The Giver
1994 Newbery Medal Winner
By Lois Lowry
Houghton Mifflin
Boston, Massachusetts
1993
ISBN 0395645662
Ages: Young Adult
I knew nothing about The Giver before I read it, other than it had been selected as a Newbery Medal Winner. In the beginning of the story, reading it felt a bit like walking through a maze in my mind-- I would assume the story was going one direction, then realize that wasn't right-- and I'd mentally turn and go another direction. I like that about a book-- that the author doesn't make everything so obvious and predictable. And although I eventually did figure out many things as it went along, it was still a very satisfying read. A few things still surprised me, though, and to not give away anything, one of those mysteries began with the apple.

Lois Lowry did a wonderful job creating a whole new civilization in most every aspect. It was ordered, it was calm, it was logical, it was practical. Each person had their little compartments of knowledge, skills, duties, and correct behavior and responses, created by generations of conditioning. They had eradicated hunger, disease, suffering, crime, pain, loss, strife, and war. It was a perfect world... or was it?

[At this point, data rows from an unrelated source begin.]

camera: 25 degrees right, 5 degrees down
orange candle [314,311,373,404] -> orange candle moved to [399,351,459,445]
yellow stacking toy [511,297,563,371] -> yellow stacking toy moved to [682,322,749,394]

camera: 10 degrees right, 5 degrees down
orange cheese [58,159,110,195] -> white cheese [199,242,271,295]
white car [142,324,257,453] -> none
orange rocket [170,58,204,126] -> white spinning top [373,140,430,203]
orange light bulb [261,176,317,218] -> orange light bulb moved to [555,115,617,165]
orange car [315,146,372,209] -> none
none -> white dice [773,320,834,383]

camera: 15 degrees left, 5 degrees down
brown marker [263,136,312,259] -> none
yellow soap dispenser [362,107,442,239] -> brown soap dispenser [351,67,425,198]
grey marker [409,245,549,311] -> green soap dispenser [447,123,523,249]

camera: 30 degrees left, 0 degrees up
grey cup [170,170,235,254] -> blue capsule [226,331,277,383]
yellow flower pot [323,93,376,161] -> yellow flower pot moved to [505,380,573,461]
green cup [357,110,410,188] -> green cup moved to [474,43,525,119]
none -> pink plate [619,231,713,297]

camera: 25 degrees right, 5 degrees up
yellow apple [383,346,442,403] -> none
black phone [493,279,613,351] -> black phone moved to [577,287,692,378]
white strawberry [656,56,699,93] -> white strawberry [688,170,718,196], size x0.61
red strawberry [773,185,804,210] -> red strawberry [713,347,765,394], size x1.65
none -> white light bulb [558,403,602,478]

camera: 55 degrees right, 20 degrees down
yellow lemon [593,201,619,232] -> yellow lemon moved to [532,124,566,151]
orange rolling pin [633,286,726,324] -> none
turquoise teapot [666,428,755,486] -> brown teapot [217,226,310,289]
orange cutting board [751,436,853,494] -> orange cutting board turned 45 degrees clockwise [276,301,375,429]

As Jonas, the newly chosen Receiver, begins to receive things from the Giver, we, the readers also become receivers and privy to knowledge the rest of the population didn't have. But until we met the Giver, we didn't quite know what was missing-- it all sounded so happy and trouble free.

The story never mentions anything about time: dates, years, seasons (other than the time during a day or over a period of months), but one gathers it was in the far future because it mentions climate control, or animals that had long disappeared. The story never mentions where this was taking place, but those things weren't really necessary to tell the story. Lowry made the story more universal that way.

The author's thinking behind the story was very original, but it also reflected and forced us to think about some things we sometimes take for granted: free will, individuality, truth, respect of life, diversity. It casts a whole new light on the term
melting pot.I see so many things in this story that can be springboards for discussion, too, but not before the story is simply read and enjoyed.